If employee retention and productivity is down, maybe it’s you and not them.
(Adapted from salary.com)
True or false? As long as your team members get their work done, it doesn’t matter whether they count you as their bosom buddy or think you are the greatest supervisor ever, right?
Studies have shown a direct correlation between a happy workforce and high productivity. If your staff members like their jobs and feel liked and respected by their supervisor, they are more likely to feel committed to their work.
The reverse is true as well: employees who don’t enjoy what they do and who don’t feel valued and liked (or like their boss) are more likely to feel disenchanted with their jobs and leave. That turnover translates into more cost for the company and more headaches for you.
So, how do you know when your employees might hate you? Here are seven compelling hints:
- They avoid running into you at all costs. Whether they’re always finding excuses to skip your meetings or crossing to the other side of a busy street when they see you approaching, these are indicators of a distinct problem.
- They don’t volunteer to help. Employees who enjoy their jobs are more likely to offer assistance when they don’t have to, if only to impress the boss.
- They’re out the door at 5. The minute hand hasn’t even reached 5:01 p.m. before they’ve vacated the room. That report Tom has been working on for an hour seems to have written itself in the last five minutes, and is on your desk at 4:58. If employees don’t like the atmosphere, they won’t waste time in vacating it.
- They are fidgety in your presence and their self-confidence seems to have plummeted. They are making more mistakes and don’t seem willing to tell you.
- The small talk stays awkwardly small. They keep their distance when, before, they used to shoot the breeze with you about their weekend or at least the weather. When even cursory information is no longer volunteered, that’s a red flag.
- They call in sick a lot. They seem indifferent to whether they’re going to be running out of sick time and in fact, there seems to be in an all-out competition in the department to see who can drain the bank first.

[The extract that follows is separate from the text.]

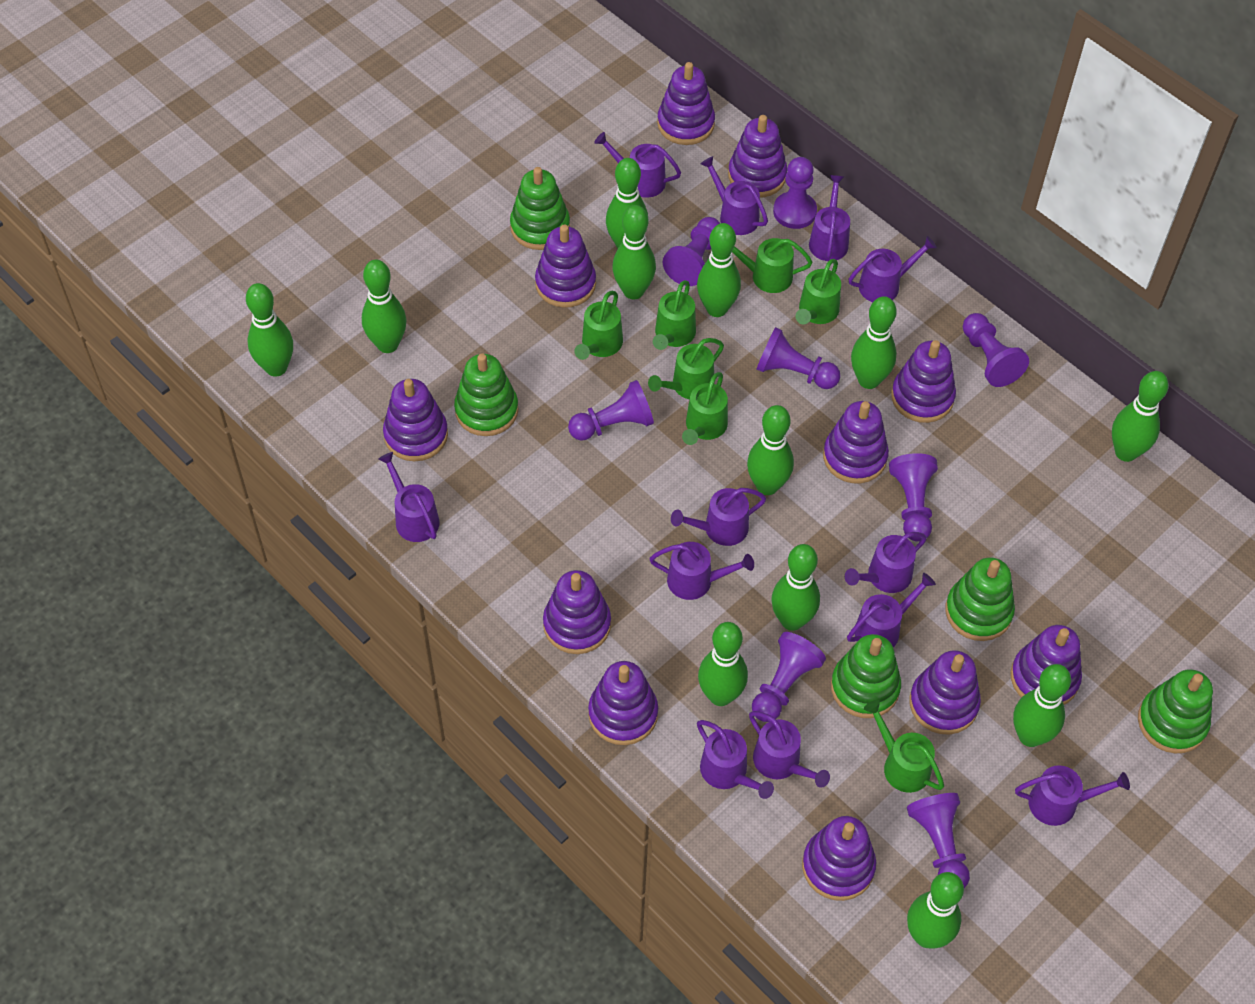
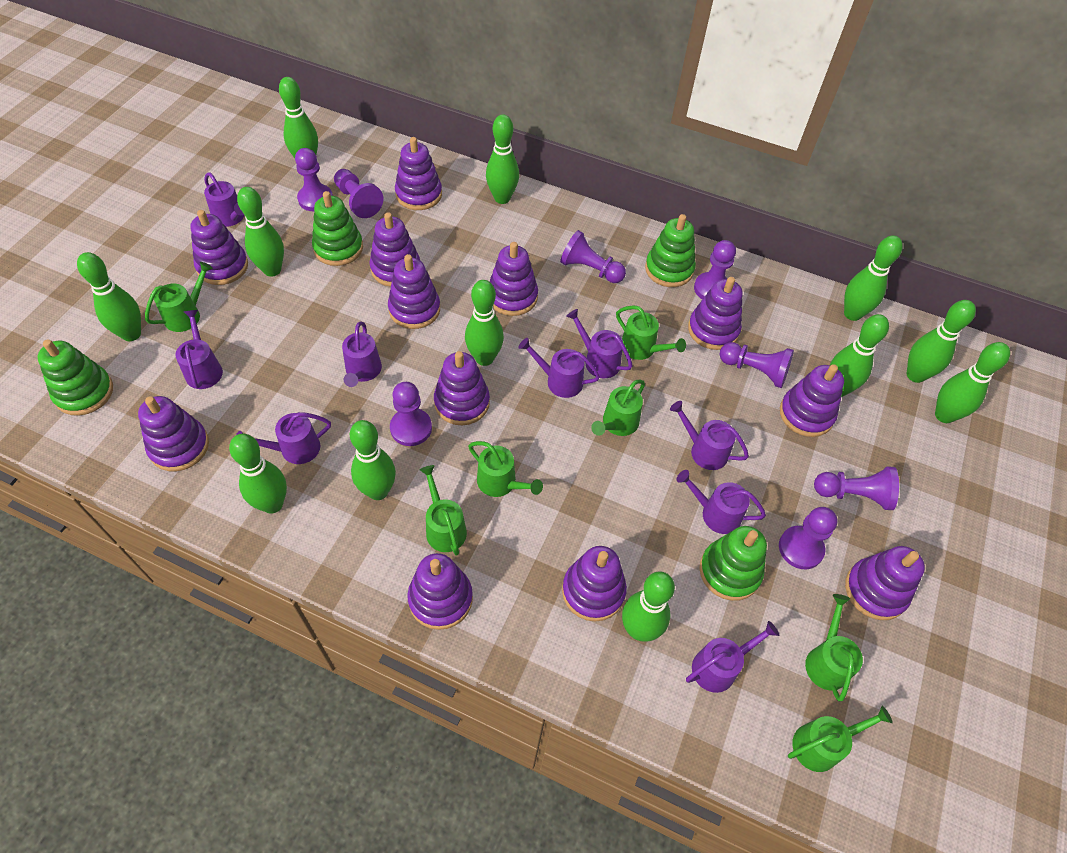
green stacking toy: [454,354,518,436] [510,167,570,250] [831,634,901,718] [945,558,1015,641] [1138,669,1213,753] = 5 -> [37,339,113,416] [312,191,363,266] [645,214,696,287] [699,526,767,601] = 4
purple stacking toy: [383,379,448,461] [535,224,596,308] [543,570,611,654] [588,661,658,745] [657,62,715,145] [728,115,787,198] [802,816,876,901] [823,401,889,483] [891,340,956,423] [909,650,981,735] [1011,625,1082,705] = 11 -> [138,396,209,471] [190,210,248,285] [369,212,420,287] [388,254,440,329] [395,137,442,210] [407,553,473,630] [434,351,490,425] [490,242,538,316] [562,546,627,621] [688,277,743,350] [780,364,844,437] [845,546,925,620] = 12
purple watering can: [378,452,440,542] [594,132,681,198] [649,542,754,600] [671,488,766,546] [697,720,774,799] [700,156,768,235] [749,711,830,788] [809,175,850,261] [845,532,927,593] [847,573,936,647] [848,236,937,302] [1015,765,1130,826] = 12 -> [175,310,223,389] [204,172,244,227] [236,412,331,464] [342,322,382,387] [518,338,600,398] [566,309,633,378] [670,401,749,470] [677,470,766,534] [686,621,779,693] = 9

- The resignation notices are stacking up. No sooner than Tammy gives her resignation, Amy’s is quick to follow. And the resignations allow for only the minimum amount of notice. If an employee doesn’t respect or like you, he is less likely to extend common courtesies, such as giving adequate notice or considering the impact of a vacant desk.
What can you do about this? Spotting the signs of an unhappy workforce is the first step to resolving interpersonal problems and in many cases, to improving department productivity. Next, get some feedback from someone you trust – your own supervisor, a colleague, or someone on your team. It may be time for a new strategy.